A Tree with one single branch

main(int argc, char **argv)
{
   TFile hfile("Event.root","RECREATE");
 
   // Create a ROOT Tree
 
   TTree *tree = new TTree("T","An example of a ROOT tree");
 
   Int_t split = 0;
   Int_t bsize = 64000;
   Event  *event = 0;
 
    // Create one branch. If splitlevel is set, event is a superbranch
    // creating a sub branch for each data member of the Event object.
 
   tree->Branch("event", "Event", &event, bsize,split);
 
   // Fill event, header and tracks with some random numbers
   char keyname[16];
   for (Int_t ev = 0; ev < 1000; ev++) {
 
      Float_t sigmat, sigmas;
      gRandom->Rannor(sigmat,sigmas);
      Int_t ntrack   = Int_t(600 +5*sigmat);
      Float_t random = gRandom->Rndm(1);
 
      event = new Event();    // Create one event
 
      event->SetHeader(ev, 200, 960312, random);
      event->SetNseg(Int_t(10*ntrack+20*sigmas));
      event->SetNvertex(1);
      event->SetFlag(UInt_t(random+0.5));
      event->SetTemperature(random+20.);
 
      //  Create and Fill the Track objects
      for (Int_t t = 0; t < ntrack; t++) event->AddTrack(random);
 
      //  Serialize single branch of event into one single basket
      tree->Fill();
 
      delete event;
   }
   hfile.Close();
   return 0;
}

Making a Tree with many branches

If you run the program above and set split = 1, then the statement: tree->Branch("event", &event, bsize, split);

will generate several branches, one for each data member of the Event class. The following rules are applied:

  • If a data member is a basic type, it becomes one basic branch of class TBranch.
  • A data member can be an array of basic types (eg fTable[12]). In this case, one single branch is created for the array.

TBranch

  • If a data member is an object , the data members of this object are also split into branches (up to the limit set by the value of split, i.e. one level in this example). This is for example the case for the data member fEvtHdr. However objects of the classes TArrayX are not supported.
  • A data member is pointer to an object will not be split. This is the case in our example for the data member fH, a pointer to an histogram. The fH branch will be filled by calling the class Streamer function to serialize this object into the branch buffer.
  • A TString or std::string data member will not be split.
  • A data member that is an array of objects will not be split.
  • If a data member is a pointer to a TClonesArray object, its content will be split. In our example, this is the case for the data member fTracks.
  • Note that the split method can quickly generate many branches. Each branch has its own buffer in memory. In case of many branches (say more than 100), you should adapt the buffer size accordingly. A recommended buffer size is 32000 bytes if you have less than 50 branches. Around 16000 bytes if you have less than 100 branches and 4000 bytes if you have more than 500 branches. These numbers should be OK for existing computers with memory size ranging from 32MB to 256MB. If you have more memory, you should specify larger buffer sizes. However, in this case, do not forget that your file might be used on another machine with a smaller memory configuration.

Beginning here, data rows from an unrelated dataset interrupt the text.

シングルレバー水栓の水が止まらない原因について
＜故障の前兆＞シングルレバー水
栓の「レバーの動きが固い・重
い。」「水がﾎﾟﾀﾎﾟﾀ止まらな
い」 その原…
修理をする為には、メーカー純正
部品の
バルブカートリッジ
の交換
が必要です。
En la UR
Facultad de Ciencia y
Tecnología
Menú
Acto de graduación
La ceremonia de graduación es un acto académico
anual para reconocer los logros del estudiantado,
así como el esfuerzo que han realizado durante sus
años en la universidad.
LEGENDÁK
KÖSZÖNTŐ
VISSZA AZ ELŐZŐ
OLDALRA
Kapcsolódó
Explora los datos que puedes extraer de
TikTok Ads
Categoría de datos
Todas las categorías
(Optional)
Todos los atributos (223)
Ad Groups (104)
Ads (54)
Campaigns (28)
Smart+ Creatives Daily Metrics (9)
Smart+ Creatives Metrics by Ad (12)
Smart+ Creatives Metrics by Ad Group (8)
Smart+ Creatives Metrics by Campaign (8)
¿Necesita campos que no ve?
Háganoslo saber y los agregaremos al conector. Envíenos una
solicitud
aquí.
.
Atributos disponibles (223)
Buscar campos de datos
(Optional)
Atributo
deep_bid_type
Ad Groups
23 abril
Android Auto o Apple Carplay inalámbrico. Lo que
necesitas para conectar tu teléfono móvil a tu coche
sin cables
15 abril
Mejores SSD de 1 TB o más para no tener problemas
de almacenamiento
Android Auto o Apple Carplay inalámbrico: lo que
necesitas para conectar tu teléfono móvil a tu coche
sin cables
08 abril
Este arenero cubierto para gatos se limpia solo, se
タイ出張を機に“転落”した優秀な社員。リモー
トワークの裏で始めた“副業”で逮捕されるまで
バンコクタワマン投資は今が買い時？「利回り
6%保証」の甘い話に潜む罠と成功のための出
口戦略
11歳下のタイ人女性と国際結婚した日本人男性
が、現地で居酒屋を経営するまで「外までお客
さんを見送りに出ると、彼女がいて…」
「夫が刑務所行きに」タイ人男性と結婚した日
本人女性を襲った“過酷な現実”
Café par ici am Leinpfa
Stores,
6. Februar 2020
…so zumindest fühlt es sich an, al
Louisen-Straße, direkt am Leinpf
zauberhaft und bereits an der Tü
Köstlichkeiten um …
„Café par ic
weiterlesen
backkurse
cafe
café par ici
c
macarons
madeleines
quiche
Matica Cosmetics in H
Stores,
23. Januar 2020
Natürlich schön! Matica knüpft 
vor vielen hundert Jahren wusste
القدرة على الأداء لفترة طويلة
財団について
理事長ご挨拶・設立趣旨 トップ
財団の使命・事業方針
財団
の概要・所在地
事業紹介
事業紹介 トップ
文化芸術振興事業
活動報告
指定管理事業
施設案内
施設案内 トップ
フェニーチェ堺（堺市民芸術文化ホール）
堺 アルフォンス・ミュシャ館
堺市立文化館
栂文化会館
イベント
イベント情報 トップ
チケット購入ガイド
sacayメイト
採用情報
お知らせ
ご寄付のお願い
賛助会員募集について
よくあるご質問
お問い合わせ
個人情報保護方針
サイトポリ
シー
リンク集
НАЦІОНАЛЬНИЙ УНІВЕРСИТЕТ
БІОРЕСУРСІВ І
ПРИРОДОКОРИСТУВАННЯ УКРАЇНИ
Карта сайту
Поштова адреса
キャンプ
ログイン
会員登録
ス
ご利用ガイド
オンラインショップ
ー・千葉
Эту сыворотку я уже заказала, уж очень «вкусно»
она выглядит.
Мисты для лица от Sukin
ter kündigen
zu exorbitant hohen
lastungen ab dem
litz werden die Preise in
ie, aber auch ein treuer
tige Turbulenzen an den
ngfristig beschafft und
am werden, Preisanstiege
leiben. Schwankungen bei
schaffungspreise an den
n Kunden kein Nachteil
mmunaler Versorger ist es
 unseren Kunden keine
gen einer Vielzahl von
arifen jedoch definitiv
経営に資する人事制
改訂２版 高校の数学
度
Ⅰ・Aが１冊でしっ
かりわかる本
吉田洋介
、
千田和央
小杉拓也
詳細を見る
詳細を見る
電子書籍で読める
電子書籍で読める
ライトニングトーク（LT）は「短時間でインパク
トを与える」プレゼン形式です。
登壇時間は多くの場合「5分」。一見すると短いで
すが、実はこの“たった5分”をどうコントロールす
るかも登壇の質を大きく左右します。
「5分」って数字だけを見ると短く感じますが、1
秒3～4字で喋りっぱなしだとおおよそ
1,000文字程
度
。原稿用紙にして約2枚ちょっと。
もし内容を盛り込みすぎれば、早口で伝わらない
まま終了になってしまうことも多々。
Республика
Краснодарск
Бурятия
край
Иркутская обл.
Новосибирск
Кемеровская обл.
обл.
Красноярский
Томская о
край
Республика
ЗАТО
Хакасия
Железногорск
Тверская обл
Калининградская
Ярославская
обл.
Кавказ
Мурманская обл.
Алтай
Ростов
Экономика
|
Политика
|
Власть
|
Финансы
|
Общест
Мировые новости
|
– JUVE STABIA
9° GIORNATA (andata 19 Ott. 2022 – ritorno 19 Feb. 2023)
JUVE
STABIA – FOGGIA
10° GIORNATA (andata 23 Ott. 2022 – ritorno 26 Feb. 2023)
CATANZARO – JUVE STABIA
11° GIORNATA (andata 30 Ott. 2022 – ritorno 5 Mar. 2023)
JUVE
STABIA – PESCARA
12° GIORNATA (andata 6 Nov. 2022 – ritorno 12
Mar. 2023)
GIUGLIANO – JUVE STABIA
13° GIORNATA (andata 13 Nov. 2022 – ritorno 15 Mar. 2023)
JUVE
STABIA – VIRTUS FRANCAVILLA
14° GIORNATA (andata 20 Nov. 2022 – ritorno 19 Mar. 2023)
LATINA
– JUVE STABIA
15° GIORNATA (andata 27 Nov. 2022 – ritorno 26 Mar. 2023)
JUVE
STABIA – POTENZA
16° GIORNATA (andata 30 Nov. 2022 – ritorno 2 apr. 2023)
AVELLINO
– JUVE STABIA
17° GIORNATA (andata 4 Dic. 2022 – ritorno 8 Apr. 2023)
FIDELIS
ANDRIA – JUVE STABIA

This method provides the highest possible level of granularity. You continue obviously to have direct access to any single event. In addition, you can now read selectively a subset of all the branches in your analysis program. This is the subject of the next chapter.

This method requires more memory, because one buffer must be created for each branch. In case, you have memory problems, you should decrease the buffer size (parameter bsize in the above program.

Remarks about compression when running in split mode

If the file compression is activated (default), ROOT will compress the branch buffers depending on the level of file compression (set by TFile:SetCompressionLevel).

  • If level = 1, only branches containing integers will be compressed.
  • If level >= 2, all branches will be compressed with compression level-1.

Creating branches by hand

If you are not happy with the way the automatic split algorithm works, you can create branches yourself by invoking directly the TTree::Branch function.

Do not forget, if you do so, to set the addresses for every created branch in the filling loop, in case the addresses change.